**TASK TO COMPLETE**
Reprint every line of the data, keeping each character intact.
*** DATA PROVIDED ***
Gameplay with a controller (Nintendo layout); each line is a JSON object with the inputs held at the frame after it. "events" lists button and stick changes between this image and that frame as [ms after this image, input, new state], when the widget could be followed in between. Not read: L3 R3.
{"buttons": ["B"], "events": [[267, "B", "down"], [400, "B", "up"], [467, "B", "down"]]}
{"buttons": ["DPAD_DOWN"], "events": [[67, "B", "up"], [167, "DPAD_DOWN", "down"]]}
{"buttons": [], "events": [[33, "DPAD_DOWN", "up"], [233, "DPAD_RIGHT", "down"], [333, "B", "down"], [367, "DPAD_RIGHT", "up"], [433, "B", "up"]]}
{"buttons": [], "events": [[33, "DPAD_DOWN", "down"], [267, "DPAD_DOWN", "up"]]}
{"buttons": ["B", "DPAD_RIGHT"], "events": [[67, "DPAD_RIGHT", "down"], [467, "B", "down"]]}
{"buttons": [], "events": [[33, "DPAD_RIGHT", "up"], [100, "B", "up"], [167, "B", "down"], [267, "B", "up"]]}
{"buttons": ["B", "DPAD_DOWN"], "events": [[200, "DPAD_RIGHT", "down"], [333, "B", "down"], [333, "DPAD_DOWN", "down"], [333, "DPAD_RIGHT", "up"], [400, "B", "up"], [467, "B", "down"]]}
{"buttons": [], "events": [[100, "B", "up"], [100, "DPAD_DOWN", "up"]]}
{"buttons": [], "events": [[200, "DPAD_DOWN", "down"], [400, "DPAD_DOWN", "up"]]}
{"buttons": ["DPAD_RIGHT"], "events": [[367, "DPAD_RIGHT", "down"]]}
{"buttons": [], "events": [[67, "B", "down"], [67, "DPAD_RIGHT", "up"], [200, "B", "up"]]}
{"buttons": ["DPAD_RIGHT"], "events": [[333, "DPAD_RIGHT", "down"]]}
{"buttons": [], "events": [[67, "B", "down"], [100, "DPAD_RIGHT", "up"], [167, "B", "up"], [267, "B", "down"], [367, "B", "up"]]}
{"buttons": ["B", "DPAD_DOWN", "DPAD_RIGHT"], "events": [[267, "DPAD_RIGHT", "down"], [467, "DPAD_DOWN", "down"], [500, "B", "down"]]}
*** End of DATA PROVIDED ***
**EXERCISE OUTPUT**
Gameplay with a controller (Nintendo layout); each line is a JSON object with the inputs held at the frame after it. "events" lists button and stick changes between this image and that frame as [ms after this image, input, new state], when the widget could be followed in between. Not read: L3 R3.
{"buttons": ["B"], "events": [[267, "B", "down"], [400, "B", "up"], [467, "B", "down"]]}
{"buttons": ["DPAD_DOWN"], "events": [[67, "B", "up"], [167, "DPAD_DOWN", "down"]]}
{"buttons": [], "events": [[33, "DPAD_DOWN", "up"], [233, "DPAD_RIGHT", "down"], [333, "B", "down"], [367, "DPAD_RIGHT", "up"], [433, "B", "up"]]}
{"buttons": [], "events": [[33, "DPAD_DOWN", "down"], [267, "DPAD_DOWN", "up"]]}
{"buttons": ["B", "DPAD_RIGHT"], "events": [[67, "DPAD_RIGHT", "down"], [467, "B", "down"]]}
{"buttons": [], "events": [[33, "DPAD_RIGHT", "up"], [100, "B", "up"], [167, "B", "down"], [267, "B", "up"]]}
{"buttons": ["B", "DPAD_DOWN"], "events": [[200, "DPAD_RIGHT", "down"], [333, "B", "down"], [333, "DPAD_DOWN", "down"], [333, "DPAD_RIGHT", "up"], [400, "B", "up"], [467, "B", "down"]]}
{"buttons": [], "events": [[100, "B", "up"], [100, "DPAD_DOWN", "up"]]}
{"buttons": [], "events": [[200, "DPAD_DOWN", "down"], [400, "DPAD_DOWN", "up"]]}
{"buttons": ["DPAD_RIGHT"], "events": [[367, "DPAD_RIGHT", "down"]]}
{"buttons": [], "events": [[67, "B", "down"], [67, "DPAD_RIGHT", "up"], [200, "B", "up"]]}
{"buttons": ["DPAD_RIGHT"], "events": [[333, "DPAD_RIGHT", "down"]]}
{"buttons": [], "events": [[67, "B", "down"], [100, "DPAD_RIGHT", "up"], [167, "B", "up"], [267, "B", "down"], [367, "B", "up"]]}
{"buttons": ["B", "DPAD_DOWN", "DPAD_RIGHT"], "events": [[267, "DPAD_RIGHT", "down"], [467, "DPAD_DOWN", "down"], [500, "B", "down"]]}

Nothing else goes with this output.